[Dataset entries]
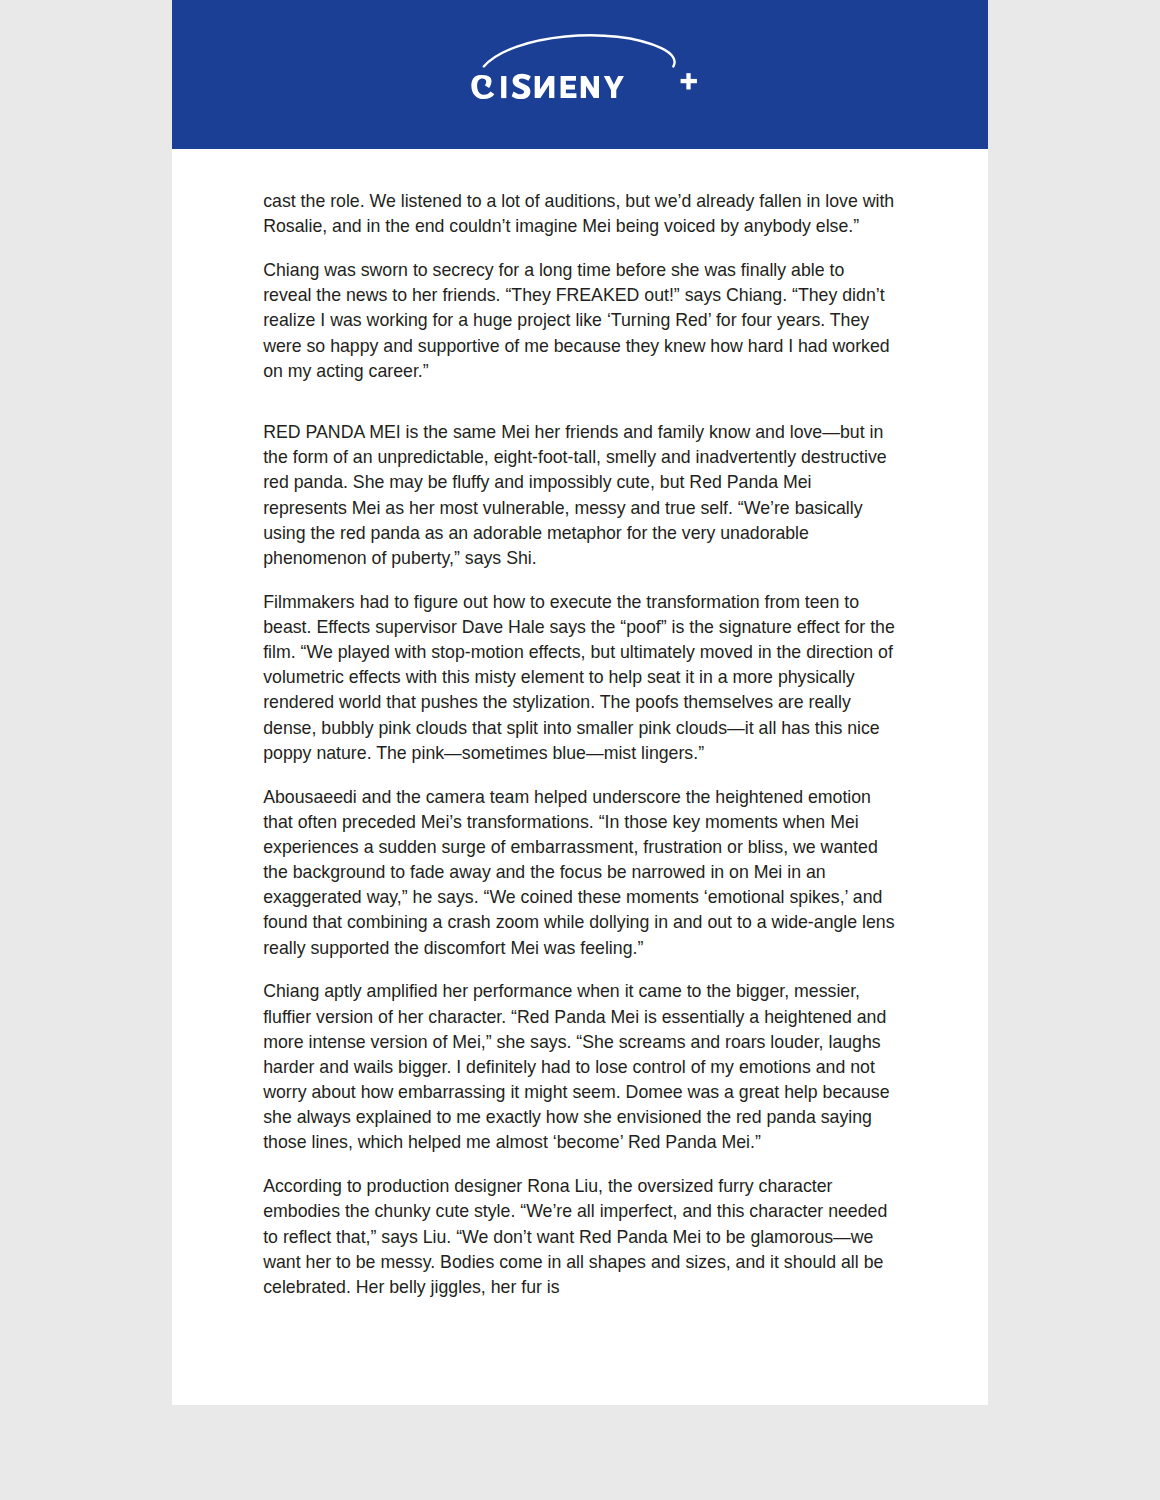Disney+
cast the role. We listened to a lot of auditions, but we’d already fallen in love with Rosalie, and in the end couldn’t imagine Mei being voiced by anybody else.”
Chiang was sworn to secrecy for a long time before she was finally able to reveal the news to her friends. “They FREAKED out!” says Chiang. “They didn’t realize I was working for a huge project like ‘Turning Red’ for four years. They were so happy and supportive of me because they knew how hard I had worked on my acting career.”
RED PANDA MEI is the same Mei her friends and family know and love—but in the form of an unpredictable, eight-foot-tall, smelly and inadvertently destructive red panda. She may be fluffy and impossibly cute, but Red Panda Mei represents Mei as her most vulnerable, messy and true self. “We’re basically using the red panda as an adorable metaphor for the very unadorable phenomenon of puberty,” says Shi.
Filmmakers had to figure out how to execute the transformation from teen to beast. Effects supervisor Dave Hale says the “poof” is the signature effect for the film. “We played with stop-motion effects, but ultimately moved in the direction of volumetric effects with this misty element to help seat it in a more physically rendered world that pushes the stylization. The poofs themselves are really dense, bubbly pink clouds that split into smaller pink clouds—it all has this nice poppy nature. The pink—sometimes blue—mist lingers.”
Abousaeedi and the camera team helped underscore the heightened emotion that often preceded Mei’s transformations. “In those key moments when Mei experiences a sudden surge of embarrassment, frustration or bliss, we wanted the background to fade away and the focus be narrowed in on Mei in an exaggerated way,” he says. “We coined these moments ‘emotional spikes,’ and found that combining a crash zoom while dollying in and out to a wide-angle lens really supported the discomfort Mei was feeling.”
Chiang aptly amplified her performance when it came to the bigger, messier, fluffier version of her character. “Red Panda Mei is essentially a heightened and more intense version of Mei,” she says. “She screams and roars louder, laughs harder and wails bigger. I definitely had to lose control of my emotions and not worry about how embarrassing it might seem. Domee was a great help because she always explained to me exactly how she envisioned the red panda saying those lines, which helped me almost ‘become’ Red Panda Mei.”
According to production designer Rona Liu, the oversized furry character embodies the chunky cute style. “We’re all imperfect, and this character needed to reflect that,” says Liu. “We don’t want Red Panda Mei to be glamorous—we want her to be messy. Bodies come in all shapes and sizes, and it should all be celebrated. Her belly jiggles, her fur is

WHAT TO WORK ON: After removing the pictures, set down every record above exactly as it stands.

PROBLEM SOLUTION:
Disney+
cast the role. We listened to a lot of auditions, but we’d already fallen in love with Rosalie, and in the end couldn’t imagine Mei being voiced by anybody else.”
Chiang was sworn to secrecy for a long time before she was finally able to reveal the news to her friends. “They FREAKED out!” says Chiang. “They didn’t realize I was working for a huge project like ‘Turning Red’ for four years. They were so happy and supportive of me because they knew how hard I had worked on my acting career.”
RED PANDA MEI is the same Mei her friends and family know and love—but in the form of an unpredictable, eight-foot-tall, smelly and inadvertently destructive red panda. She may be fluffy and impossibly cute, but Red Panda Mei represents Mei as her most vulnerable, messy and true self. “We’re basically using the red panda as an adorable metaphor for the very unadorable phenomenon of puberty,” says Shi.
Filmmakers had to figure out how to execute the transformation from teen to beast. Effects supervisor Dave Hale says the “poof” is the signature effect for the film. “We played with stop-motion effects, but ultimately moved in the direction of volumetric effects with this misty element to help seat it in a more physically rendered world that pushes the stylization. The poofs themselves are really dense, bubbly pink clouds that split into smaller pink clouds—it all has this nice poppy nature. The pink—sometimes blue—mist lingers.”
Abousaeedi and the camera team helped underscore the heightened emotion that often preceded Mei’s transformations. “In those key moments when Mei experiences a sudden surge of embarrassment, frustration or bliss, we wanted the background to fade away and the focus be narrowed in on Mei in an exaggerated way,” he says. “We coined these moments ‘emotional spikes,’ and found that combining a crash zoom while dollying in and out to a wide-angle lens really supported the discomfort Mei was feeling.”
Chiang aptly amplified her performance when it came to the bigger, messier, fluffier version of her character. “Red Panda Mei is essentially a heightened and more intense version of Mei,” she says. “She screams and roars louder, laughs harder and wails bigger. I definitely had to lose control of my emotions and not worry about how embarrassing it might seem. Domee was a great help because she always explained to me exactly how she envisioned the red panda saying those lines, which helped me almost ‘become’ Red Panda Mei.”
According to production designer Rona Liu, the oversized furry character embodies the chunky cute style. “We’re all imperfect, and this character needed to reflect that,” says Liu. “We don’t want Red Panda Mei to be glamorous—we want her to be messy. Bodies come in all shapes and sizes, and it should all be celebrated. Her belly jiggles, her fur is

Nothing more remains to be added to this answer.